Second Update (April 3): Hotelicopter comes clean, sort of. The company says that while the Hotelicopter flying hotel was fake, Hotelicopter is a ??ew travel brand launching next week.?Much confusion was caused by Hotelicopter using images supplied by Yotel, an actual operator of short-stay airport hotels. Stay tuned.

UPDATE: Boing Boing Gadgets has confirmed that the Hotelicopter is not real but a viral publicity campaign for a chain of airport mini-hotels.

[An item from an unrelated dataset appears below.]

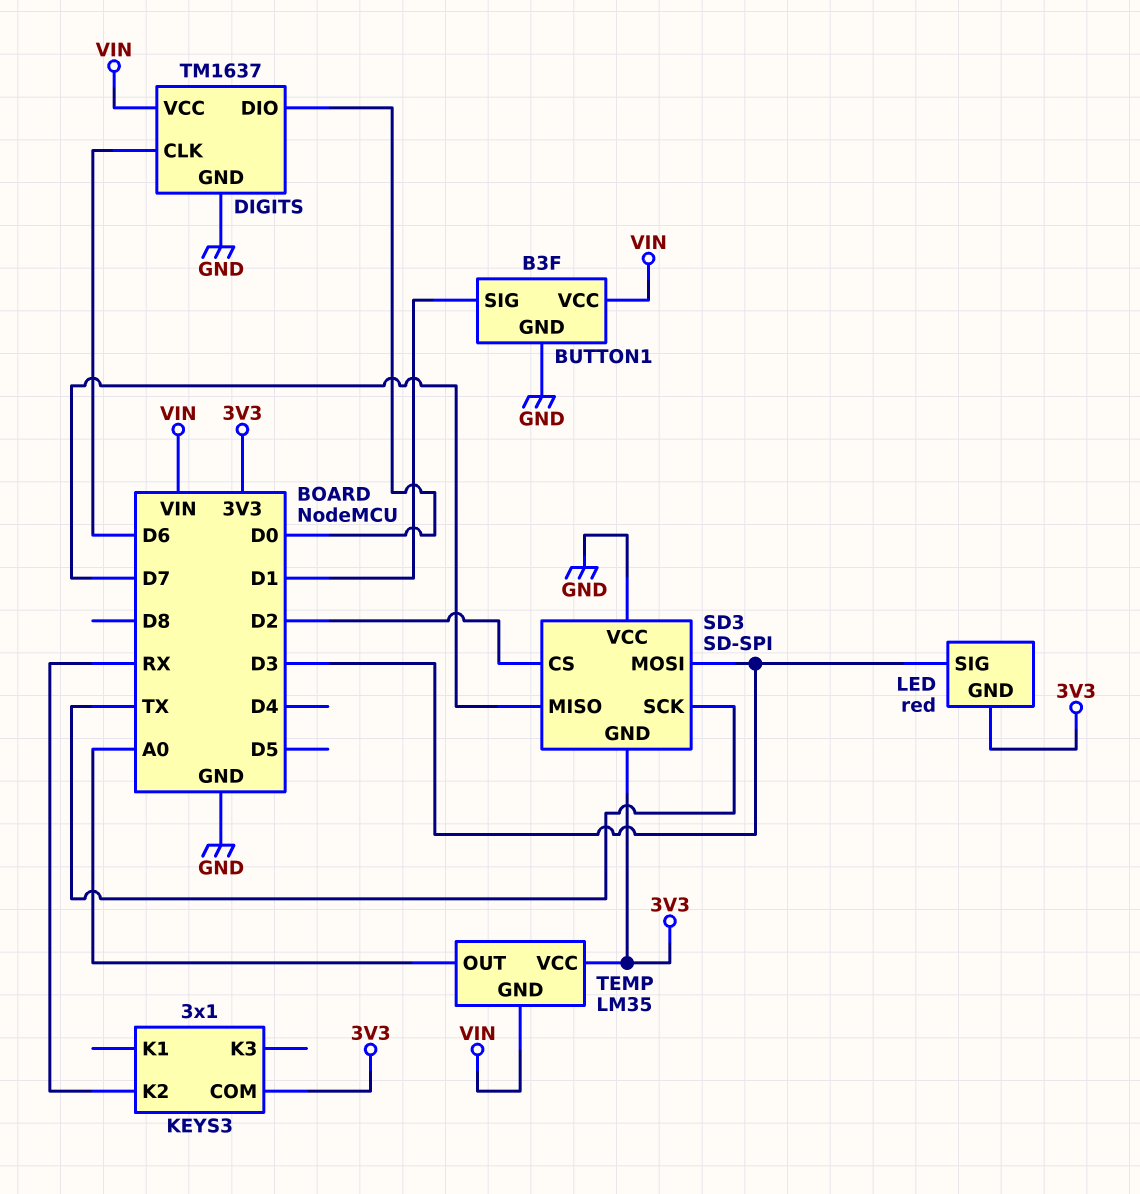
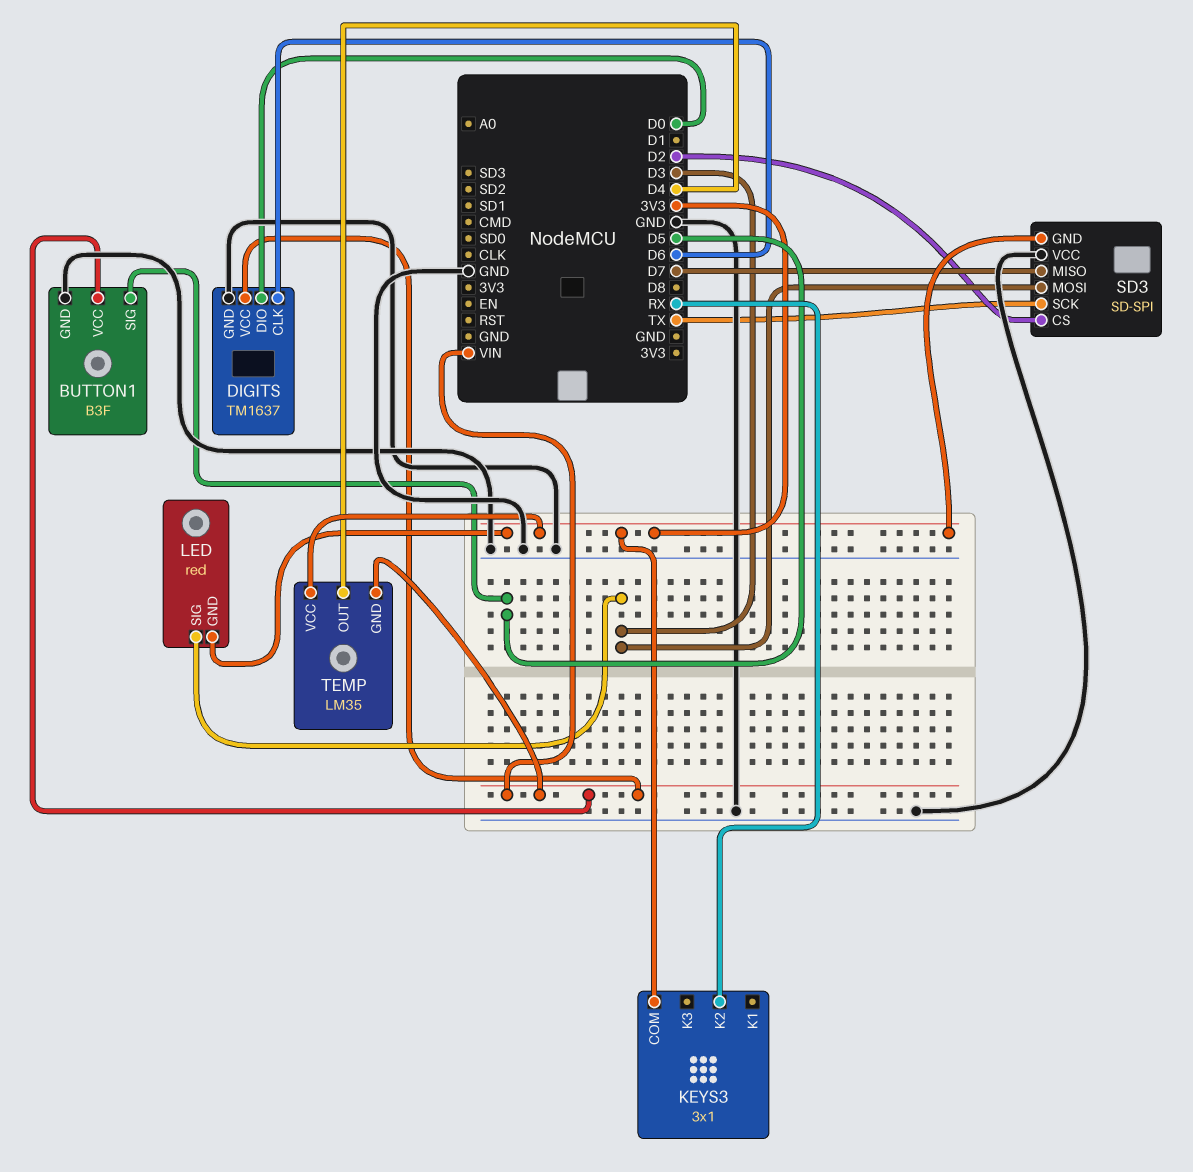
BUTTON1 pin SIG: D1 -> D5
TEMP pin OUT: A0 -> D4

I don’t suppose that at this late date anyone should really need a warning to to believe everything they read on the Internet, but over the last couple of days, an assortment of on-line publications, including the gadget blogs Gizmodo and Engadget, managed to bite on a highly improbable story about a giant combination helicopter and luxury hotel called the Hotelicopter.

There were plenty of red flags surrounding the announcement of the Hotelicopter. For one thing, the Soviet MiL V12 helicopter on which it was based never got beyond a prototype in the late 1960s. The “photo” of the Hotelicopter does not look a whole lot like the MiL V12. There’s no indication of how anything this big (and ugly) could have been built and tested without anyone knowing about it nor of how it could possible have gotten FAA certification to carry passengers on a “cruise” from the U.S. in June. And the Hotelicopter Web site provided no information about the company behind the plan, not even contact information.

Some of the blogs that reported on the Hotelicopter did admit to suspicions that the announcement might not be entirely on the up-and-up (Engadget followed its original post with an update suggesting doubts.) Still a little less credulity would have served everyone better. Especially in the week of April Fools Day.